Park Run results hit the website later the same day. My time was 34:45 and my results emails says, “You finished in 272nd place and were the 78th female out of a field of 398 parkrunners and you came 5th in your age category”. I don’t know how many were in my age category but 5th will do me!

The similarity between writing and running has been pointed out many times before and my Park Run brought it home to me again. Writing and running are both hard work and we don’t always enjoy the actual process – but the ‘high’ produced by having run or having written can’t be beaten!



Women’s Walking Magazine

I bought Women’s Walking magazine this week, for two reasons:Women's Walking magazine

  • It’s a new magazine (the current issue is only no. 2) and I thought it might contain a market opportunity
  • I like walking but didn’t realise that such a simple exercise could need a whole magazine devoted to it

As far as market opportunities go, I’m not too hopeful:

Flicking through the pages and looking at the credentials of some of the magazine’s contributors tells me that I’m not qualified to pitch anything remotely related to the Health, Nutrition, Workout and Fitness sections of the magazine.
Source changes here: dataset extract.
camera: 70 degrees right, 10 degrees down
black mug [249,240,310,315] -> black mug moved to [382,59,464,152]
There’s a couple of ‘Real-Life’ features, one about a woman who lost seven stone by walking and another about a woman who walked her way back to health after an accident. Nothing so dramatic has happened to me (thank goodness!) so no openings there.

There’s a ‘My Life’ page, which tells the part that walking plays in the life of one individual woman. This month it is Pippa Kendrick, a published food writer – so I don’t think they’re looking for any Tom, Dick or Sally.
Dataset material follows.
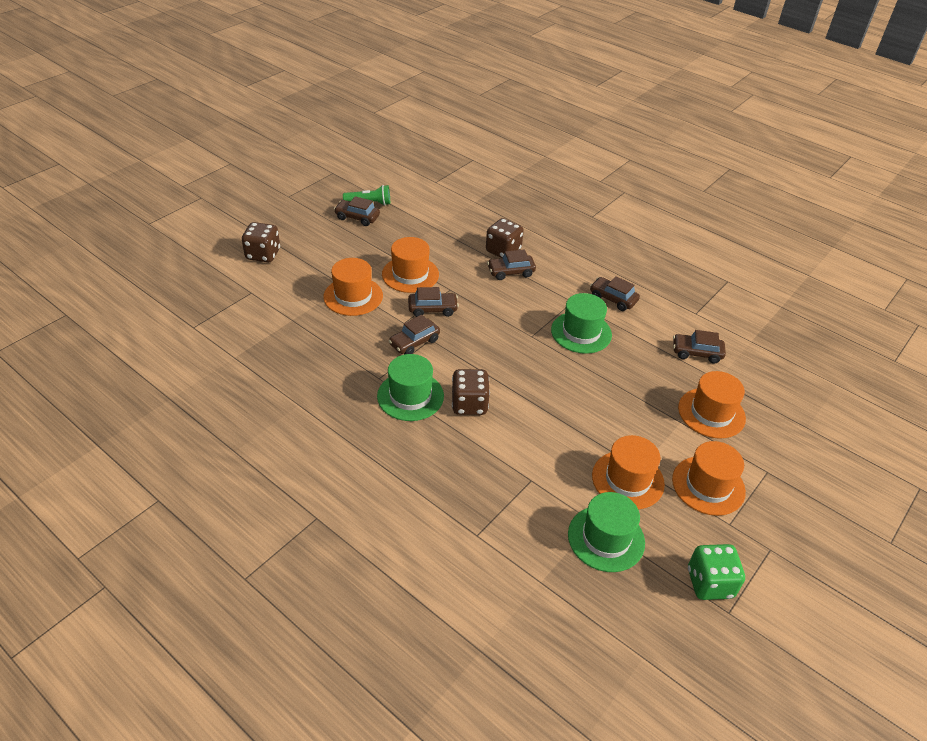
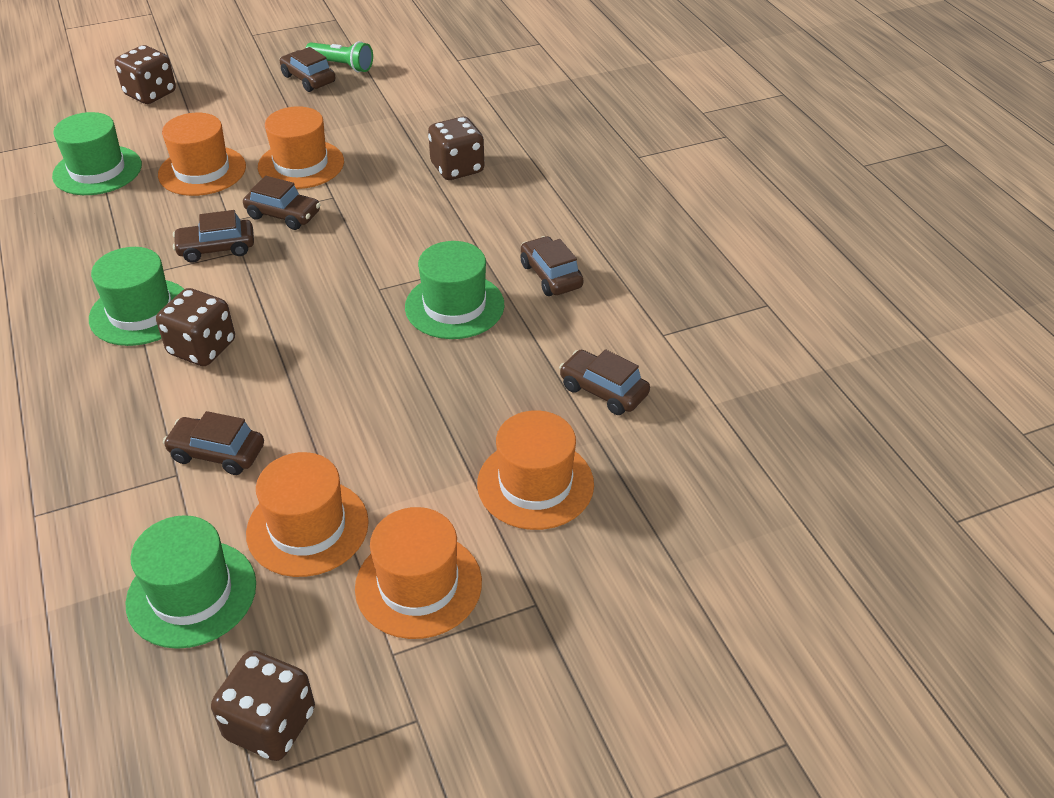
camera: 30 degrees right, 0 degrees up
brown car [487,249,536,280] -> brown car moved to [163,411,264,475]
green dice [688,544,745,600] -> brown dice [211,650,315,761]
none -> green hat [52,112,142,195]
That leaves me to dream up a more general article. The magazine includes one this month on charity fundraising (for sponsored walks) plus a list of the best walking marathons. I’ve done a few 26 mile walks, so I wonder if I could do something along those lines…

But I think the best place to start is with the letters page – there’s a pair of walking shoes worth £90 for the star letter, nothing for the others. Nine letters were published in issue 2, mostly praising the magazine and describing what walking means to the writer. I’m going to think of something different!

And is it possible to devote a whole magazine to women’s walking? It appears so but there’s also lots of stuff in there about general fitness and equipment too. I particularly liked one of their tips for getting a flatter stomach – apparently a good night’s sleep is essential, people getting between five and six hours sleep have bigger waistlines than those sleeping for seven or eight hours – I like the idea of toning up whilst I’m dreaming!

So what do the rest of you do to combat the sedentary life of a writer? I go to the occasional BodyCombat class – lots of kicking and punching at an imaginary partner is great for getting rid of aggression – and I find swimming helps me think.